**Task to carry out**
Below are the records. Retype exactly the lines between the lines holding "therapist in Switzerland?" and "number of no-shows", inclusive.

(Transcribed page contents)
===
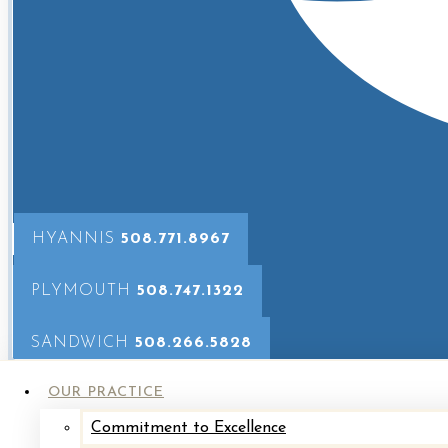
patients, answering their quest
Learn More About Abigail
HYANNIS
508.771.8967
PLYMOUTH
508.747.1322
Allison works closely with Dr. Jones and Dr. Loff
questions, and surgical availability.
Allison’s wa
SANDWICH
508.266.5828
OUR PRACTICE
Learn More About Allie
Commitment to Excellence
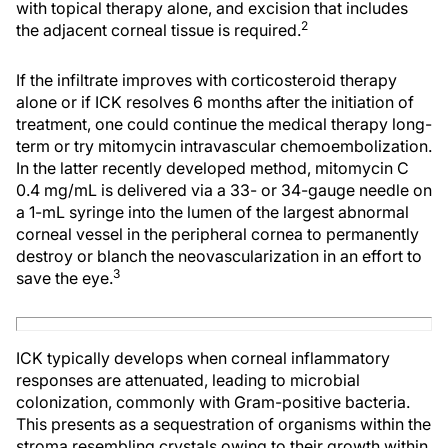
with topical therapy alone, and excision that includes
2
the adjacent corneal tissue is required.
If the infiltrate improves with corticosteroid therapy
alone or if ICK resolves 6 months after the initiation of
treatment, one could continue the medical therapy long-
term or try mitomycin intravascular chemoembolization.
In the latter recently developed method, mitomycin C
0.4 mg/mL is delivered via a 33- or 34-gauge needle on
a 1-mL syringe into the lumen of the largest abnormal
corneal vessel in the peripheral cornea to permanently
destroy or blanch the neovascularization in an effort to
3
save the eye.
ICK typically develops when corneal inflammatory
responses are attenuated, leading to microbial
colonization, commonly with Gram-positive bacteria.
This presents as a sequestration of organisms within the
stroma resembling crystals owing to their growth within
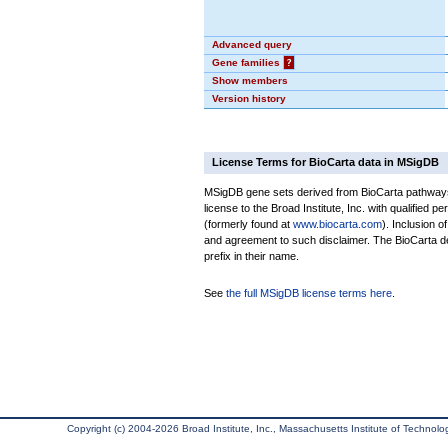
Advanced query
Gene families
?
Show members
Version history
License Terms for BioCarta data in MSigDB
MSigDB gene sets derived from BioCarta pathways 
license to the Broad Institute, Inc. with qualified pe
(formerly found at
www.biocarta.com
). Inclusion 
and agreement to such disclaimer. The BioCarta 
prefix in their name.
See
the full MSigDB license terms here
.
Copyright (c) 2004-2026 Broad Institute, Inc., Massachusetts Institute of Technology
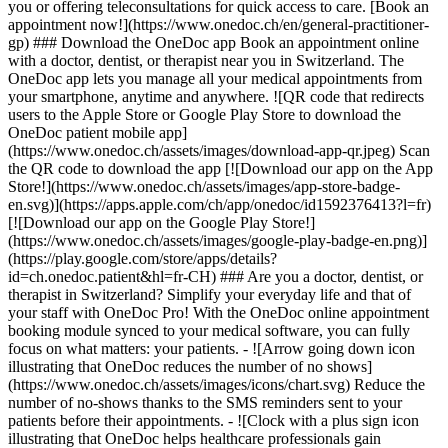
you or offering teleconsultations for quick access to care. [Book an
appointment now!](https://www.onedoc.ch/en/general-practitioner-
gp) ### Download the OneDoc app Book an appointment online
with a doctor, dentist, or therapist near you in Switzerland. The
OneDoc app lets you manage all your medical appointments from
your smartphone, anytime and anywhere. ![QR code that redirects
users to the Apple Store or Google Play Store to download the
OneDoc patient mobile app]
(https://www.onedoc.ch/assets/images/download-app-qr.jpeg) Scan
the QR code to download the app [![Download our app on the App
Store!](https://www.onedoc.ch/assets/images/app-store-badge-
en.svg)](https://apps.apple.com/ch/app/onedoc/id1592376413?l=fr)
[![Download our app on the Google Play Store!]
(https://www.onedoc.ch/assets/images/google-play-badge-en.png)]
(https://play.google.com/store/apps/details?
id=ch.onedoc.patient&hl=fr-CH) ### Are you a doctor, dentist, or
therapist in Switzerland? Simplify your everyday life and that of
your staff with OneDoc Pro! With the OneDoc online appointment
booking module synced to your medical software, you can fully
focus on what matters: your patients. - ![Arrow going down icon
illustrating that OneDoc reduces the number of no shows]
(https://www.onedoc.ch/assets/images/icons/chart.svg) Reduce the
number of no-shows thanks to the SMS reminders sent to your
patients before their appointments. - ![Clock with a plus sign icon
illustrating that OneDoc helps healthcare professionals gain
===
**Completed exercise**
therapist in Switzerland? Simplify your everyday life and that of
your staff with OneDoc Pro! With the OneDoc online appointment
booking module synced to your medical software, you can fully
focus on what matters: your patients. - ![Arrow going down icon
illustrating that OneDoc reduces the number of no shows]
(https://www.onedoc.ch/assets/images/icons/chart.svg) Reduce the
number of no-shows thanks to the SMS reminders sent to your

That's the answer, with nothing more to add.